Gearbox of extremely complicated machine tool repaired… twice!
In September of 2010 and again in May of 2012, I repaired the feed gearbox of a 56 inch Bullard Vertical Turret Lathe (VTL). Its electrically-controlled feed gearboxes are probably the most complex machines I have ever serviced.
This “Dyn-Au-Tape” model was built as a tape-controlled (NC) machine, right before the transition to early CNC. It came after the “Dyn-Au-Trol” models. The gearboxes combine planetary gearing with hydraulic pumps and motors, solenoid valves, electric gearmotors, cams, switches, myriad linkages, countless gears and bearings, and multi-disk clutches, all in a tightly-packed enclosure mostly filled with slippery hydraulic oil.
After the better part of a day removing wiring and electrical components, I could finally remove the gearbox cover.
After a few more hours, I could remove the front panel with the position indicator dials, giving a view of the clutches. I can’t get the clutches out for a few more hours, but at least I can see the goal!
Removing a considerable number of gears and bearings, and disconnecting the lead screws, gives access to the clutches.
This gearbox is a crazy ‘Rube Goldberg’ arrangement of levers and cams and rollers and ramps and gears and plungers and sprockets and… sigh. And to think, all these hundreds of parts were made on manual or tape NC machines!
Replacement ‘running take out’ clutches were about $1800 each, about what a surplus servo drive would cost on ebay.

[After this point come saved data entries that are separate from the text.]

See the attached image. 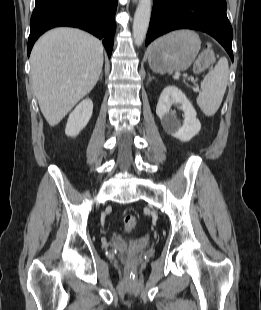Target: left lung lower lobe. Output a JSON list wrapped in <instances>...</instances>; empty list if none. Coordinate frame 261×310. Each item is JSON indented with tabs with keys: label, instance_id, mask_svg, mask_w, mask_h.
<instances>
[{
	"label": "left lung lower lobe",
	"instance_id": "obj_1",
	"mask_svg": "<svg viewBox=\"0 0 261 310\" xmlns=\"http://www.w3.org/2000/svg\"><path fill=\"white\" fill-rule=\"evenodd\" d=\"M225 0H154L146 45L175 29H195L214 37L233 61V31Z\"/></svg>",
	"mask_w": 261,
	"mask_h": 310
}]
</instances>
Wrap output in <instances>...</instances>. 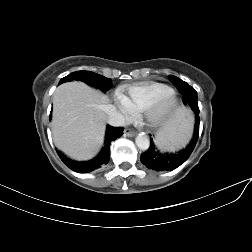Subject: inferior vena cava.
I'll list each match as a JSON object with an SVG mask.
<instances>
[{"mask_svg": "<svg viewBox=\"0 0 252 252\" xmlns=\"http://www.w3.org/2000/svg\"><path fill=\"white\" fill-rule=\"evenodd\" d=\"M107 114V122L112 126H125V119L121 113H119L113 105H106L104 108Z\"/></svg>", "mask_w": 252, "mask_h": 252, "instance_id": "obj_1", "label": "inferior vena cava"}]
</instances>
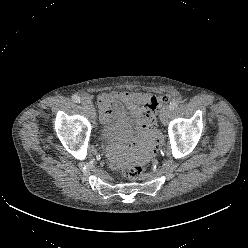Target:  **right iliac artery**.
Masks as SVG:
<instances>
[{"label":"right iliac artery","instance_id":"obj_1","mask_svg":"<svg viewBox=\"0 0 248 248\" xmlns=\"http://www.w3.org/2000/svg\"><path fill=\"white\" fill-rule=\"evenodd\" d=\"M72 100H73L75 103H80L81 98H80L78 95H73V96H72Z\"/></svg>","mask_w":248,"mask_h":248}]
</instances>
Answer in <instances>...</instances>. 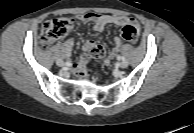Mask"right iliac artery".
I'll return each mask as SVG.
<instances>
[{"label":"right iliac artery","instance_id":"1","mask_svg":"<svg viewBox=\"0 0 194 133\" xmlns=\"http://www.w3.org/2000/svg\"><path fill=\"white\" fill-rule=\"evenodd\" d=\"M67 65H70V62H66Z\"/></svg>","mask_w":194,"mask_h":133}]
</instances>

One failure was a worn “distributor bushing” which puts oil to the clutch shaft to operate the clutch pistons. When o-ring seals fail or the bushing wears enough, there is insufficient clutch pressure to feed the machine.
In the second failure, a thrust bearing on the lead screw failed, although I found the clutch needed to be replaced anyway.
We also had frequent failures of Vickers D1L solenoid valves on this machine. Those valves are long obsolete and finding parts is very difficult. I devised a clever way to adapt modern solenoid valves, so Contact me if you have that problem. Unfortunately I don’t have any pictures of my adapters.
I would really like to have simply replaced these nightmarish gearboxes with servomotors. I did sizing calculations and it was quite feasible. Much of the conversion cost could be recouped selling the old gearbox cores to the company providing replacement parts. Conversion would also have moved the machine significantly closer to partial or full CNC conversion.